Okay, Plan B. I wore a pregnancy pad underneath my clothes which ended up provoking friends and peers to violence. "Whatcha got there huh?" Punch. "How's that feel?" Kick. Through my tears I explained what I was trying to achieve. People just gave me funny looks and pointed to the drink in my hand. I told them cranberry juice was good for the baby, and vodka was good for mommy.

I left the BBQ feeling deflated. Instead of driving my car home and subjecting my womb to more violence by the turning of the steering wheel I decided to take a long walk home. Passing by busy shops and eateries I caught the stares of rude people out on the street. Maybe it was the dirty footprint across my belly, or maybe it was just the simple fact that the world can't handle a pregnant woman without a shopping bag by her side walking alone. I decided to grab a bite at a corner café. Two elderly women approached me and asked if I was okay. I told them everything about my helpful tree and my research up to this point. They told me it was my God given right to have a child, but to pretend was to be in cahoots with Satan and to "Taste my cane, bitch".

Feeling really out of place I decided to go back to the park and tell off that fucking tree. How dare she put me in this sort of danger? Mother nature didn't flood, burn or earthquake me. She kicked my ass with a fist and cane. Pretty confident that I could never breed because of my injuries, I clawed at the dirty tree with every ounce of energy I had left.

The cops showed up just as I was about to do some major damage to a leaf, thankfully they stopped me and gave me a ride to a place to stay for the night. I asked if the homeless man pissing on the bitch I tried to break could come too, but they said they had just given him a jay walking ticket earlier and didn't want to come across as cold.
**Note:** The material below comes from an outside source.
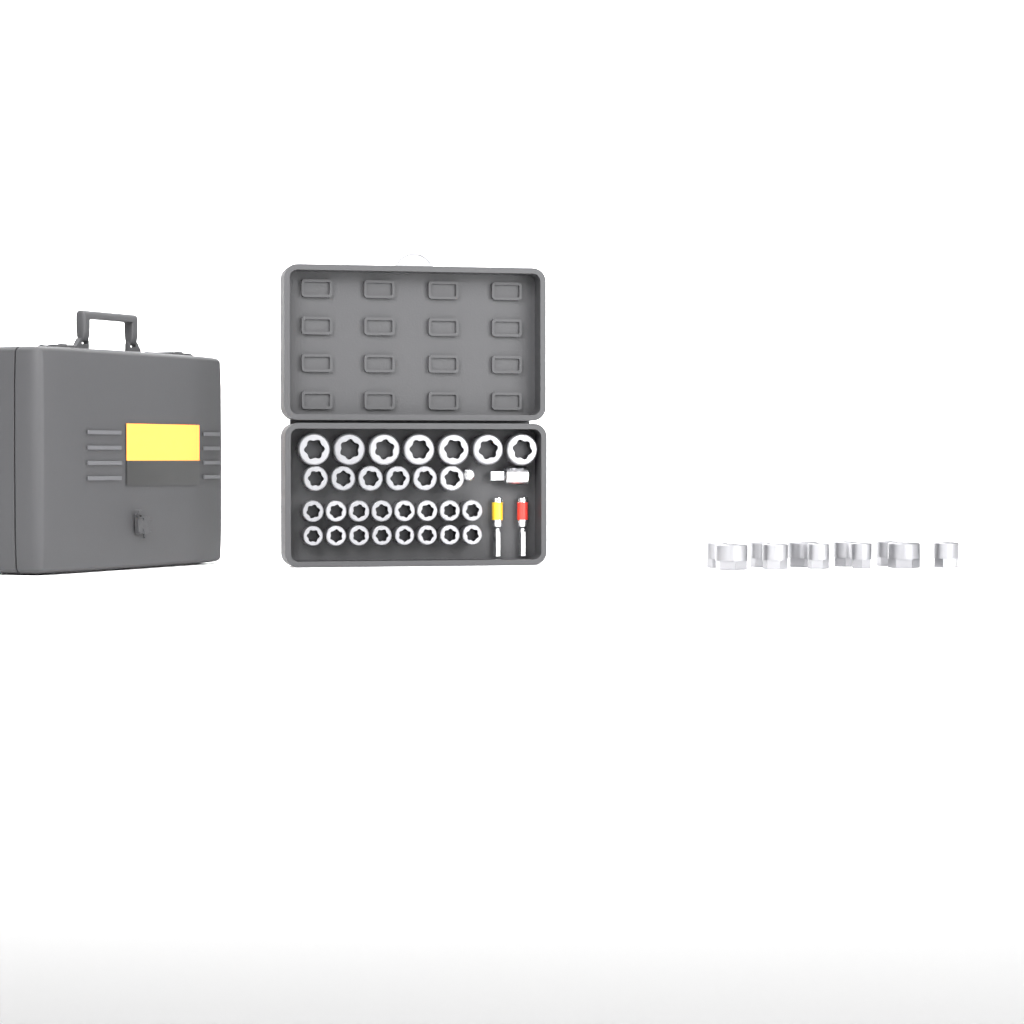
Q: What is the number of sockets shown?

Strapped into my new home and grateful to have that damn belly off I look back now on how my experiment would've been better off had I just kept drinking at the BBQ. People don't feel pain when they're drunk and they get very loving. That was it. That was the key to unlocking the maternal love for my unborn child. From now on and as soon as I get out of this place I'm going to start babysitting completely loaded. I'm going to be the best babysitter ever. Kids will love me, I will love them through daddy's liquor cabinet.

Conclusion: Vodka makes kids worthwhile.